Although the case was getting lots of national attention because of Vick’s celebrity, Dr. Zawistowski worked in secret, because of a court-imposed gag order. His panel included six employees of the ASPCA as well as Donna Reynolds and Tim Racer, who founded BAD RAP, a Pit Bull dog rescue, in Oakland, California, eight years earlier and had saved more than 400 dogs.
As the panel set out to examine the surviving 49 dogs (two had died since the raid), they were acutely aware of the interest in the pit bulls—interest that would backfire if just one of the rescue dogs they tried to rehabilitate turned on a person or another dog. So the panel devised a stringent series of tests to check each animal’s temperament, aggressiveness, and physical condition. They optimistically hoped that 10 percent would pass the tests. However, months in shelters after the raid had left many of the animals nearly unresponsive. Several were brought out from their pens and immediately flattened themselves on the ground, reluctant to budge. A number had to be lured into going through the series of tests.
When the evaluations were completed, it was decided—to everyone’s surprise—that 16 of the dogs could be sent to foster homes for observation before being adopted, two were suitable for law enforcement training, and 30 would go to a sanctuary. Just one, a female who had been forcibly bred to the point that she was now irredeemably violent, was euthanized.
Jonny, the therapy dog, was selected by BAD RAP’s Donna Reynolds who drove him—along with 12 other pit bulls—across the country to California in a rented RV, having charged pens, leashes, and food to their credit cards.
Cris Cohen was one of the volunteers chosen by BAD RAP to foster a Michael Vick pit bull. Although he had fostered several pit bulls before, he was initially apprehensive about taking in a fight dog. But the 35-pound black-and-white pit bull named Jonny Justice soon changed his mind.
“What was great for me was that some of the volunteers, like Cris, kept detailed daily diaries,” says Gorant. Cohen’s journal detailed how he’d set out to establish a regular routine—getting up at the same time every day, walking the same route, grooming and eating at the same times. It also showed that Jonny Justice had small issues, such as his initial difficulty with stairs, which he had never encountered before, and garbage trucks, which completely freaked him out during walks.
As the weeks went by, though, the young dog’s personality started to come through. It took months of patient work, but eventually Cohen felt Jonny Justice was ready to take the American Temperament Test Society exam and the Canine Good Citizen test. He aced them and was now ready to start his training to become a therapy dog who could help kids learn to read.
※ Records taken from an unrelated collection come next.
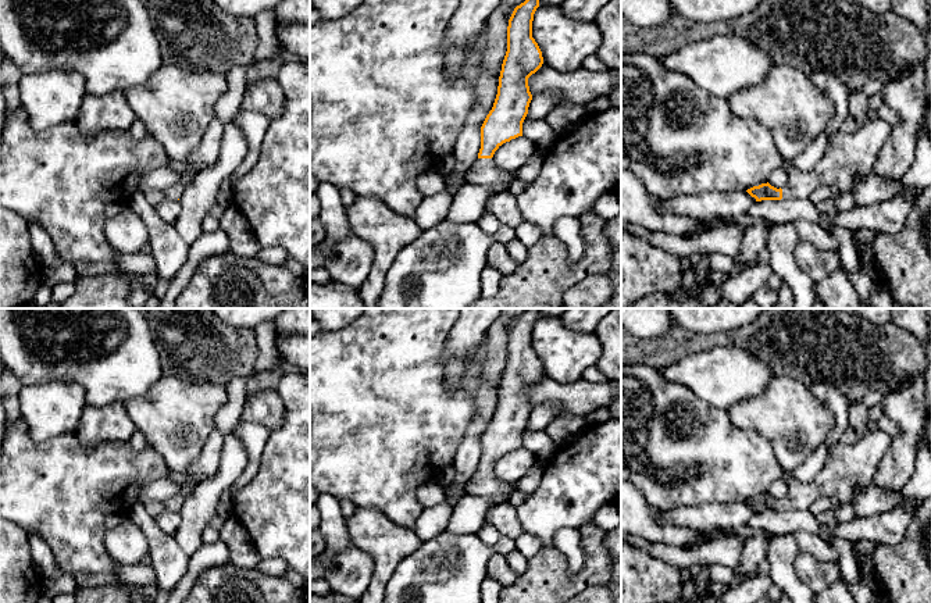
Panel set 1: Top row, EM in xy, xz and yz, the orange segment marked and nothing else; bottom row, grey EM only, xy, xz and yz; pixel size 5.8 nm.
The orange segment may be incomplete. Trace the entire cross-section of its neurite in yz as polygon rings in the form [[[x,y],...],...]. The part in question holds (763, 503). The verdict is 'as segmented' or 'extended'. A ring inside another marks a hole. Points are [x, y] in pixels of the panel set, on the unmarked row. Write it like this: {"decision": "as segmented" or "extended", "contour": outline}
{"decision": "extended", "contour": [[[868,431],[856,443],[835,443],[825,467],[810,482],[789,482],[788,495],[782,500],[767,493],[746,503],[756,513],[805,511],[820,497],[835,497],[845,503],[850,500],[856,485],[871,485],[891,442],[891,435],[881,431]]]}

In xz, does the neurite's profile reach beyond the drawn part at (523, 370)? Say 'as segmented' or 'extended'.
extended

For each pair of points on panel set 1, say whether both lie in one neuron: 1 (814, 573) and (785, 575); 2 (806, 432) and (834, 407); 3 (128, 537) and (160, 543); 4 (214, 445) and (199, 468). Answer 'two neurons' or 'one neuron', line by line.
1: two neurons
2: two neurons
3: two neurons
4: one neuron

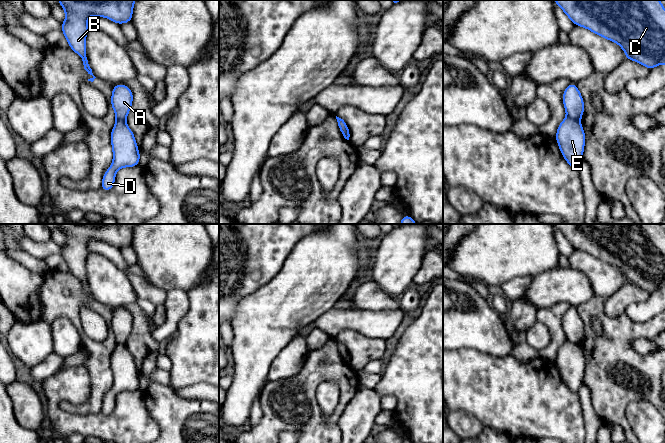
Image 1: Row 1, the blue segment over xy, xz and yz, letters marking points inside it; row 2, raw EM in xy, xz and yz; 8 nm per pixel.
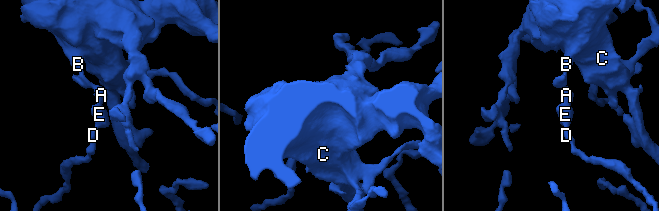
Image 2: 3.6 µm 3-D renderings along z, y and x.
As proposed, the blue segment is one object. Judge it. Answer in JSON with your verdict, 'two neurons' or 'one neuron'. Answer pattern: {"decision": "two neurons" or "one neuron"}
{"decision": "two neurons"}

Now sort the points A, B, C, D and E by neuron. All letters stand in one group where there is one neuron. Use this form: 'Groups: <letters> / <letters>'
Groups: A B C / D E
In all, 28 of Vick's rescue dogs have been adopted. Of the rest, 15 have started new lives at the Best Friends Animal Society, in Utah. Road accidents claimed a couple, ill health a couple more.
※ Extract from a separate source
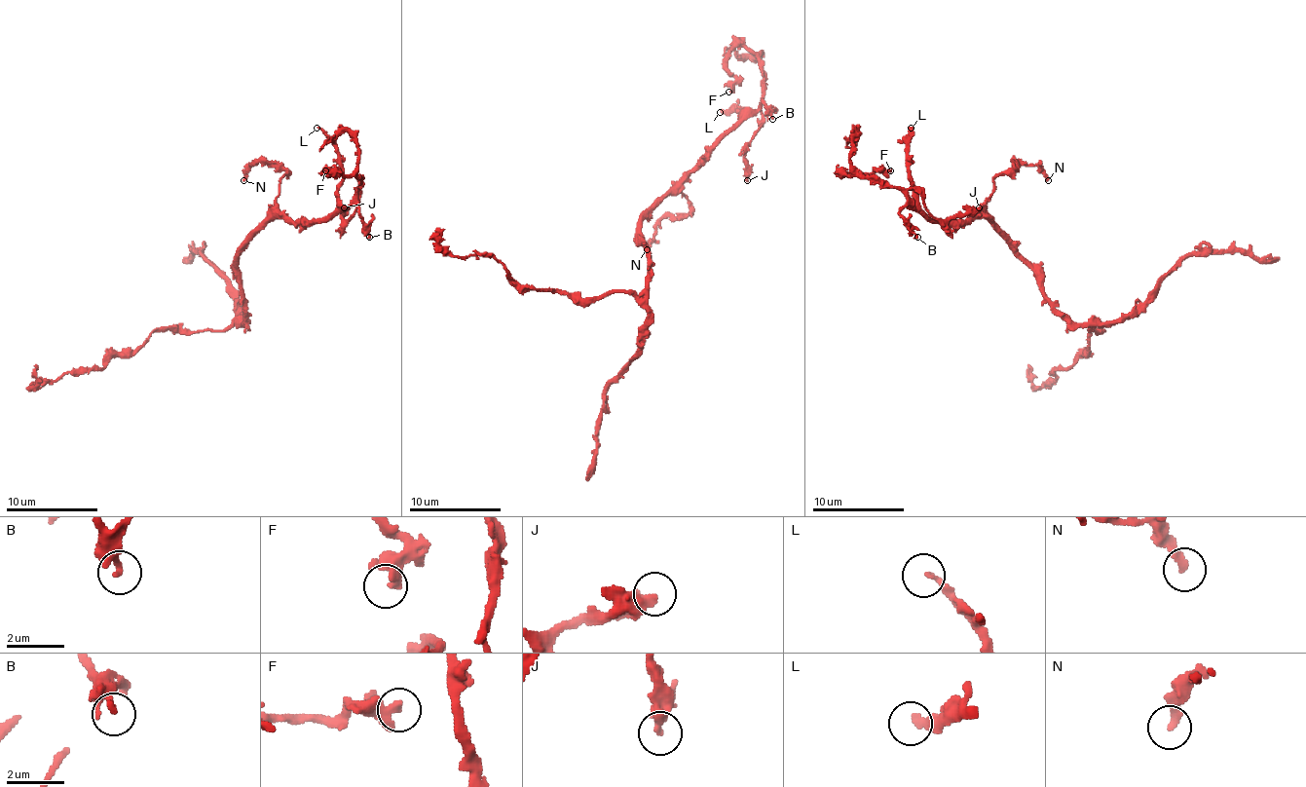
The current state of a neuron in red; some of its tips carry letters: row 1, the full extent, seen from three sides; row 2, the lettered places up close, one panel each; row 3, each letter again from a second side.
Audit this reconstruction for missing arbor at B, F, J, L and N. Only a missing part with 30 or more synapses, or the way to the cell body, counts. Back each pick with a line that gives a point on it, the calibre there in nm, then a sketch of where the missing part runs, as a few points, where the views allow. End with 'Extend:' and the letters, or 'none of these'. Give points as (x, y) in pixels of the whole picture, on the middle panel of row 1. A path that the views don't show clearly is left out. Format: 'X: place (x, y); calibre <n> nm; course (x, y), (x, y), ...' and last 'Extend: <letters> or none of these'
L: place (720, 112); calibre 240 nm; course (720, 112), (718, 117), (713, 105), (722, 85), (757, 51), (761, 32)
Extend: L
Gorant says he learned a lot from the year he spent investigating the story of the Michael Vick dogs. “When I started on this project, I think I had the same perception of pit bulls that a lot of people do—that they can go off in a second—but I came to see that they suffer from guilt by association. Just because you are a pit bull and part of a fight bust doesn’t mean you’re a bad dog.
Gorant made a conscious decision to not interview Vick for the book. “He did horrific things, but there’s more to this story than a guy doing horrific things. It is about what happened afterwards.”
He quotes Donna Reynolds: “Vick showed the worst of us, our bloodlust, but this rescue effort showed the best.”
“I don’t think any of us thought it was possible—the government, the rescuers, the other people involved,” Gorant concludes. “We like to think we have life figured out, and it’s nice that it can still surprise us, that sometimes we can accomplish things we had only dreamed of. We’ve moved our evolution forward—just a little bit, but we have, and I am happy to have been part of that.